** Extracted data follows **

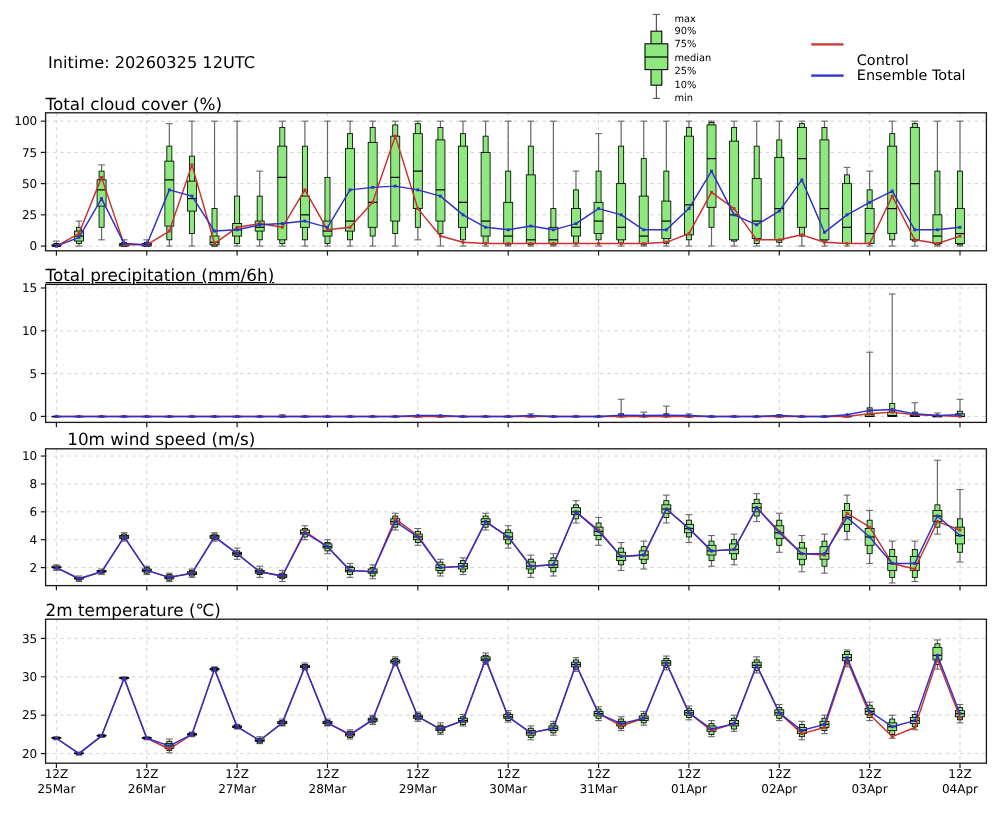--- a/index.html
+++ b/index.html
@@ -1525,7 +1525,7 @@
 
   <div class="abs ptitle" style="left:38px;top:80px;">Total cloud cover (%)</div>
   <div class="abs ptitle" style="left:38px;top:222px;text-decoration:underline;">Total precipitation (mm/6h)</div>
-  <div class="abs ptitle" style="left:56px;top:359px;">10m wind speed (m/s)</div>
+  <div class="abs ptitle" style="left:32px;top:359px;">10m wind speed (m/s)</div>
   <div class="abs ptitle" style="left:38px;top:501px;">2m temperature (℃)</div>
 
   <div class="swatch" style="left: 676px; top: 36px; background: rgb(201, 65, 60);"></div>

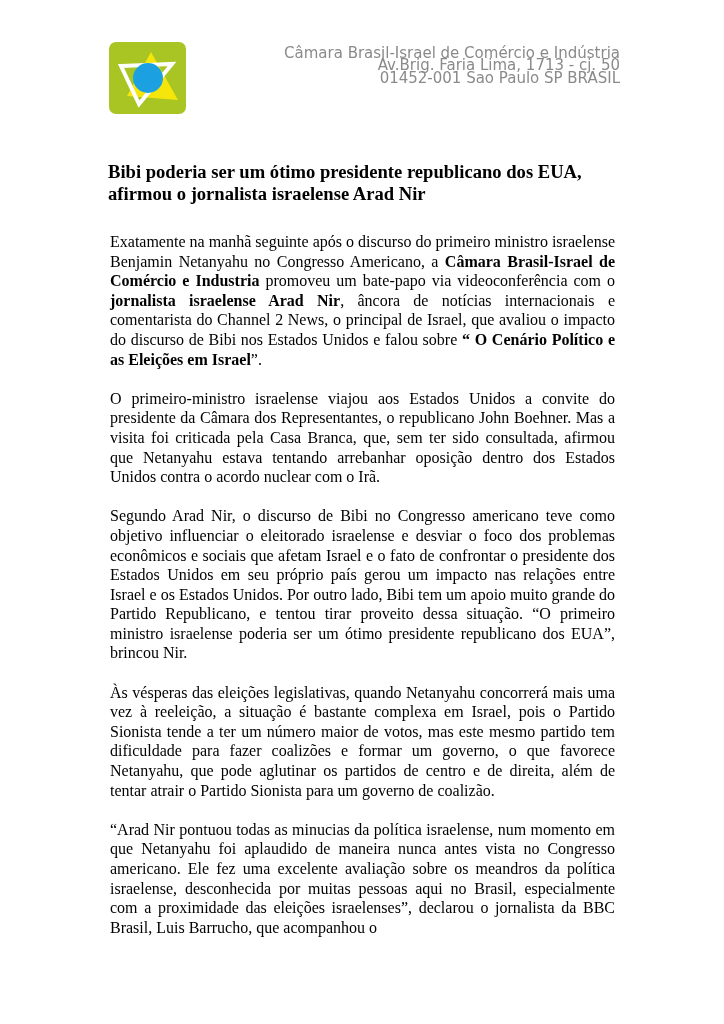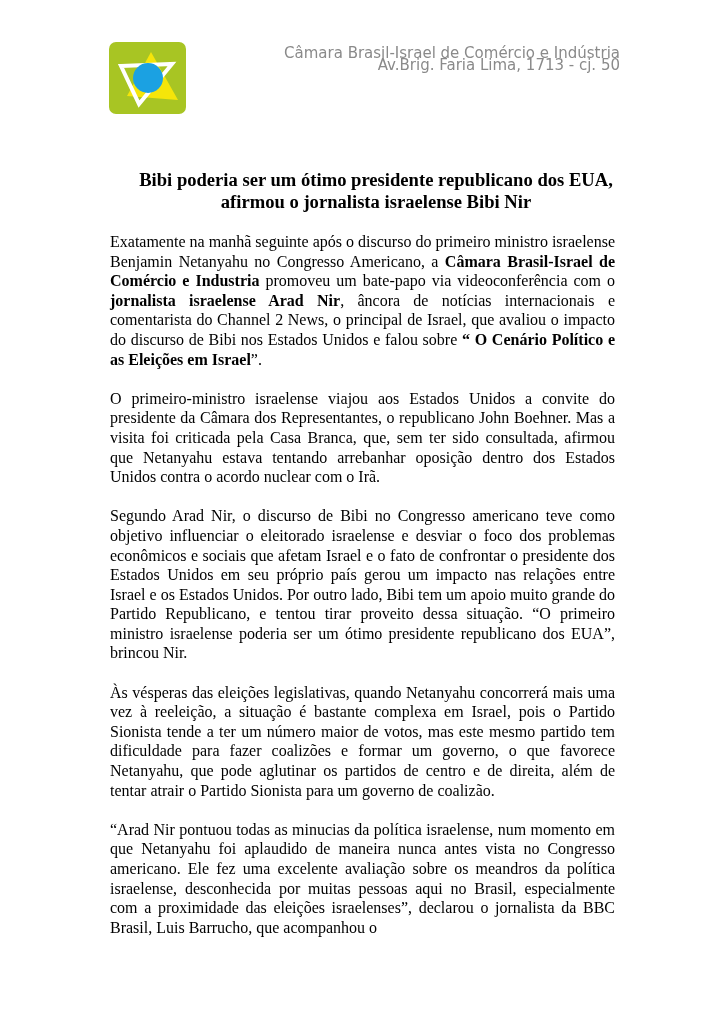--- a/index.html
+++ b/index.html
@@ -77,6 +77,7 @@
 <div class="header-info">
   <div>Câmara Brasil-Israel de Comércio e Indústria</div>
   <div>Av.Brig. Faria Lima, 1713 - cj. 50</div>
+  <div>01452-001 Sao Paulo SP  BRASIL</div>
 </div>
 
 <h1 class="title">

** End of Extracted data **

Action item: Report only the number of lines, among the records above, that contain the word "class".

Response to this task: 8